A second group of Spanish savings banks says it has begun work to merge operations and establish a new bank following pressure from the government for the troubled sector to raise more capital and reveal its exposure to bad debt with greater transparency.
Unnim, a Catalan-based group formed by Caixa Manlleu, Caixa Sabadell and Caixa Terrassa _ all savings banks or "cajas" _ said in a statement late Friday its board had agreed to begin the process of creating a listed bank.
The statement echoes a decision taken Thursday by La Caixa, the leading Catalan savings bank and one of Spain's most well-known financial institutions.
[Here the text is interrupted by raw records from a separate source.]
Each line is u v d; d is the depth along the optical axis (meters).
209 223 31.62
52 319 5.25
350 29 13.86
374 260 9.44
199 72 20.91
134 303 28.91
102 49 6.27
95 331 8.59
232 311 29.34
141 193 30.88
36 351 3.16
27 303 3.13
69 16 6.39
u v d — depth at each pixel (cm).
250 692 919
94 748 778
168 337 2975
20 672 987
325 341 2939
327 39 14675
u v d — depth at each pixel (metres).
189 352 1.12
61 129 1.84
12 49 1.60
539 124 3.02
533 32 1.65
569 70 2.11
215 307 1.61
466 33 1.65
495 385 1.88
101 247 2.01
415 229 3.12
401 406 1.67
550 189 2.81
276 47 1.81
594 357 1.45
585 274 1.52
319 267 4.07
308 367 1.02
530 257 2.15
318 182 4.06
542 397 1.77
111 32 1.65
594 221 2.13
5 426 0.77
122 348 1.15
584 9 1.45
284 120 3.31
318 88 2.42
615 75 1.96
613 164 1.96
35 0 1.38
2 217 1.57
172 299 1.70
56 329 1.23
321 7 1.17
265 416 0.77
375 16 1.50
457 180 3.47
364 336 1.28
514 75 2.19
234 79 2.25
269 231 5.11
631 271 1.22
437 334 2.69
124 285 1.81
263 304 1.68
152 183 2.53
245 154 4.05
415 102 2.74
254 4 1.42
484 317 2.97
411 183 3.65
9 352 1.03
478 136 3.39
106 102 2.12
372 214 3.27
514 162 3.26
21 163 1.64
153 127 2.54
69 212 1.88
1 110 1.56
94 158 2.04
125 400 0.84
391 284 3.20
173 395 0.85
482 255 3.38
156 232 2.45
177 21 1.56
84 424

Spanish cajas have been required to raise more capital through listings or by attracting new investors after becoming exposed to bad debt when the country's real estate sector deflated.
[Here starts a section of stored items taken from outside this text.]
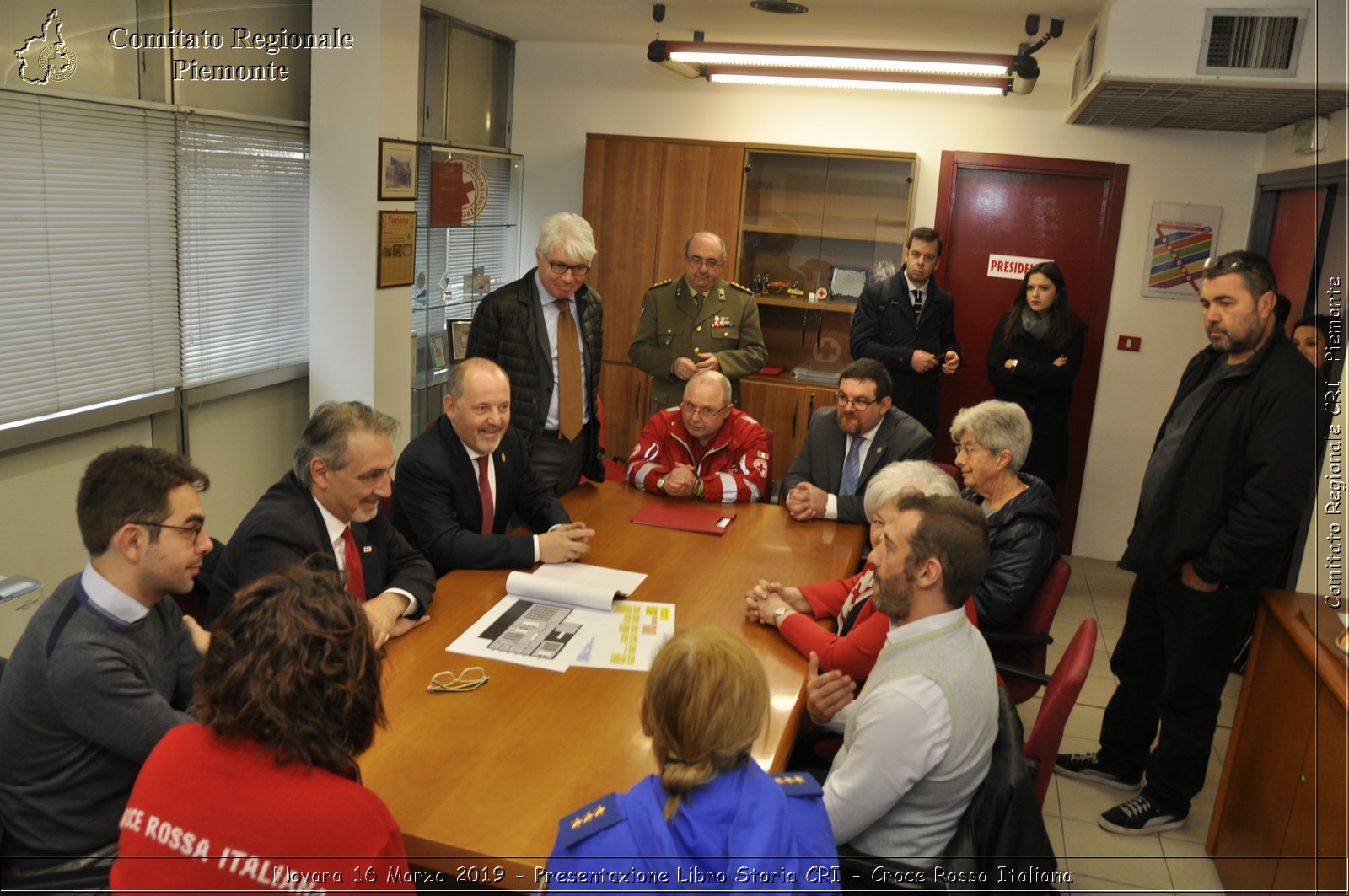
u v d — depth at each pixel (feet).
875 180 18.79
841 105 19.06
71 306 11.34
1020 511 9.23
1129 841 9.73
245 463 14.71
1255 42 11.94
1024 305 16.65
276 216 14.49
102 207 11.61
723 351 15.90
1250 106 13.80
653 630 7.87
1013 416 9.39
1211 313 8.75
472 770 5.78
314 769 4.17
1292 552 10.59
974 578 5.96
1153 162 17.80
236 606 4.24
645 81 19.97
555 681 6.91
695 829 4.22
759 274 19.63
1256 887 8.17
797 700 6.97
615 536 10.24
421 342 17.03
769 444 12.46
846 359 19.48
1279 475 8.43
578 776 5.77
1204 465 8.95
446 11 17.29
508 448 10.04
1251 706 8.93
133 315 12.25
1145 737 10.55
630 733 6.28
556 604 8.28
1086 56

Finance Minister Elena Salgado said Wednesday that cajas will have to meet a new core capital ratio of between 9 and 10 percent, although the final figure is yet to be defined.
Those levels are higher than the 8 percent requirement Salgado announced Monday for regular commercial banks, which alongside cajas have been operating on a capital ratio requirement of 6 percent.
The government estimates the banking sector needs (EURO)20 billion ($27 billion) in new capital to raise its ratios, a figure Salgado insisted was accurate despite misgivings expressed by some analysts who claim it is too low.
Banks and cajas have until late September to raise capital to meet the new required levels, and savings banks that fail to do so will be forced to list on the stock market from where the government will buy stakes in them in a process of partial nationalization.
The Bank of Spain has had to bail out two cajas, Caja Castilla-La Mancha and CajaSur, and many of the rest have been obliged to undergo a government-mandated merger process that has reduced their number from 45 to 17.
So far, the Bank of Spain has invested (EURO)15 billion ($20 billion) in re-capitalizing the cajas through the Fund for Orderly Bank Restructuring, a mechanism set up to aid such institutions.
Spain's large international banks, led by Banco Santander, S.A. and Banco Bilbao Vizcaya Argentaria S.A., have been posting profits and have withstood the international crisis thanks to strict regulations that had required them to set aside provisions during good times, as well as timely incursions into Latin American markets that have ridden the recession better than much of Europe.